**Extract to read:**
The damnable thing is, we can't be certain that a second Bush term will commit to regime change in Tehran.

But we CAN be certain that a Kerry presidency will NOT.

Posted by: Asher Abrams at October 24, 2004 09:46 AM

We have to keep the pressure on Washington to get serious. The regime's continued attacks on US and Iraqi forces are unacceptable - morally, strategically, and (for the Administration) politically. President Bush will have to do something early in his (G-d willing) second term. US citizens must let him know that the support and the willpower exist to go through with the ONLY real solution to the problem. Activists elsewhere should keep the pressure on their governments as well.

Posted by: Asher Abrams at October 24, 2004 09:50 AM

Kerry will not orchestrate change in Iran. He has made his positions clear enough that he would leave such actions to the UN and a world coalition. One thing we have learned clearly in last four years: the UN does not have the will or fortitude to affect such important humanitarian changes, even when the scale is much smaller.

I feel confident that Iran was very much on the Bush administration's plans for post-Iraq but the weak-kneed world community and American "liberals" have almost scuttled those plans. And why? For the biggest naesayers in the UN Security Council, it was kickbacks and bribes from Saddam. For the American left, it was a chance to gain a political advantage.

Colossal greed has threatened the future freedoms of millions of Muslims, strengthened the terrorists, and left Western govennments more vulnerable than ever.

I believe that Iran is still very much on the Bush administration's calendar but the effort has been set back years. For Bush to discuss it now in this political environment would have nothing but detrimental effects for the future of the Iranian people.

Appeasing the Nazi's before WWII did not work. Appeasing the terrorists now will not be any more effective. This lesson has been taught over and over throughout history. It is incredible that humankind remains so ignorant of our own past.

Posted by: Sharla at October 24, 2004 12:15 PM

Support from another source:

One Small Detail

Posted by: Asher Abrams at October 24, 2004 06:47 PM

Direct link:
One Small Detail

Posted by: Asher Abrams at October 24, 2004 08:26 PM

I can hazard a guess as to why President Bush has not made Iran a "front burner" issue heading into the elections.

Until the elections he has political cover provided by the European powers who are "negotiating" with the regime of Iran. The whole goal is to get re-elected and he won't bring up Iran because it isn't a winner with those who might be persuaded to cast their vote for him. His base would welcome a tougher public stance towards Iran; however, it might drive off voters who are leaning towards re-electing him. So as a compromise he makes sure his language and tone leaves little doubt in his supporters that he will approach Iran much more toughly in a second term without specifically mentioning particulars.

Also I'd find it hard to believe, at this time, if the U.S. did not have agents already inside Iran gathering intelligence information. Being in control of a majority Shiite nation, a nation that remembers the wars between their mad dictator with Iran's mad mullahs, you have to consider it a strong possibility that some number of Iraqi nationals - and possibly even Iranian nationals or other foreign nationals - are currently providing the U.S. and its coalition with intelligence information from within Iran. I think an understated aspect of the current war with Iraq has been the intelligence gathering effort. The best stance for any intelligence organization is to publicly portray weakness and impotence, as the U.S. did prior to undertaking operations against Iraq. For the President to speak in particular terms regarding Iran at this time would leave him open to possibly revealing information to put the mullahs' guard up even more than it is.

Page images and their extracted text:
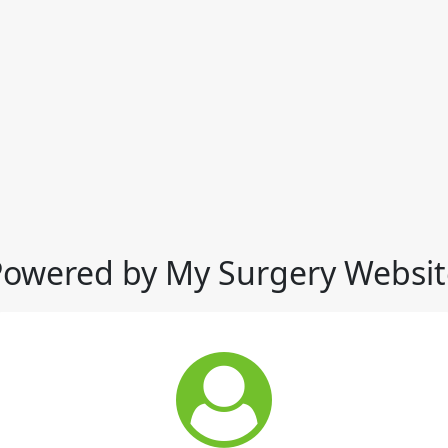
Powered by My Surgery Websit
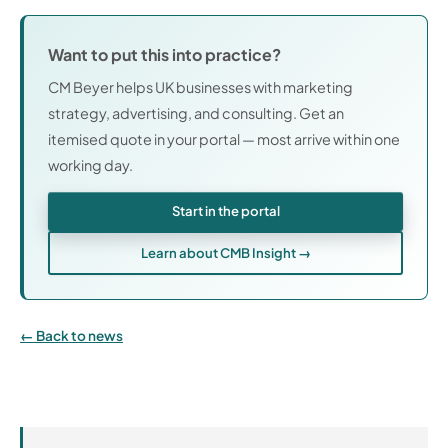
Want to put this into practice?
CM Beyer helps UK businesses with marketing
strategy, advertising, and consulting. Get an
itemised quote in your portal — most arrive within one
working day.
Start in the portal
Learn about CMB Insight →
Back to news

**Problem 1:**
Reproduce word for word the part of the comment thread on Iran that runs from "Posted by: Asher Abrams at October 24, 2004 08:26" up to and including "into the elections.".
**Problem 2:**
Please summarize the comment thread on Iran in two sentences.
**Problem 3:**
Write the next part of the comment thread on Iran, starting after its final sentence.

**Response area 1:**
Posted by: Asher Abrams at October 24, 2004 08:26 PM

I can hazard a guess as to why President Bush has not made Iran a "front burner" issue heading into the elections.

**Response area 2:**
Commenters argue that a second Bush term might pursue regime change in Iran but a Kerry presidency would not, since Kerry would leave such action to the UN, which they see as lacking the will for it. One commenter suggests Bush keeps Iran off the front burner before the election because European negotiations give him political cover, a tougher public stance might drive off voters, and specific talk could reveal information that puts the mullahs more on guard.

**Response area 3:**
Finally, President Bush has a habit of letting his opponent think he has the upper hand before moving against him. It's the classic poker player's mindset: to win the big pots you need your opponents to believe that they can win the hand. Otherwise your winning hand will only gain you a small pot. I think Iran's government understands this. Hence their public pronouncements that they either don't care who wins the election, and even going so far as to indicate a preference for President Bush since the Democrat party has treated them so poorly in the past. It's a version of "speak softly and carry a big stick".

Of course this is all just a guess. It is possible, I suppose, that the President is as intellectually limited and unsophiscated as the press - both domestic and international - portray him to be.

Posted by: Anon at October 25, 2004 10:24 PM

I agree with all of the previous reader's comments. The US has overthrown two regimes - in Afghanistan and Iraq - in as many years; it can hardly have escaped the Government's notice that those two nations also border Iran on either side.

Encouraging our enemies to misunderestimate our strength and our intentions is both strategically smart, and very much in keeping with the Chief's style. I believe that while the mullahs are playing games with the kindergarten kops of the EU, President Bush is biding his time until he receives the mandate to take the battle to this enemy.

Posted by: Asher Abrams at October 25, 2004 11:45 PM

Upon Reading Article:
I suspect due to the elections We (the US) are in a holding pattern. I support Bush, however he has been much too weak in addressing Fallujah and Sadr City.
As I may have stated before, Our lawmakers need to untie the arms of those inside and outside Iran, so as to foster violent resistance. AND Back them up.
It's not being said, but a Draft will be needed of pre-trained personnel, such as police and military support, as well as College trained individuals.
I am resentful of how the US Govt. is treating those who want to help like children that should be neither seen or heard. The US should be using ALL the skilled rescources available to it. NOT just a select few companies.
This has to be a TOTAL War Effort remaniscent of WWII, where the entire might of our country is brought to bear against those who would seek to destroy us, and their own countrymen, in the name of Power and Greed masked in Religion.
Also by opening up the range of ages that are able to fight, you would have a less immediate need of a Draft.
One other thing, If we are not gathering intelligence on the internet then we should be sending worms into Terrorists' Servers. As far as N. Korea they should be heated to a temperature of 35,000 degrees. I'm sick of their SH*t. Nuke 'em!

Posted by: meridian leeweather at October 26, 2004 11:24 AM

I have thought since the axis of evil speech that taking out Saddam was a prelude to taking down the mullahs at a later date. Make no mistake, the war on terror leads straight to Tehran. I believe you will see the beginings of a new democratic life in Iran by the end of Bush's second term. Help is on the way.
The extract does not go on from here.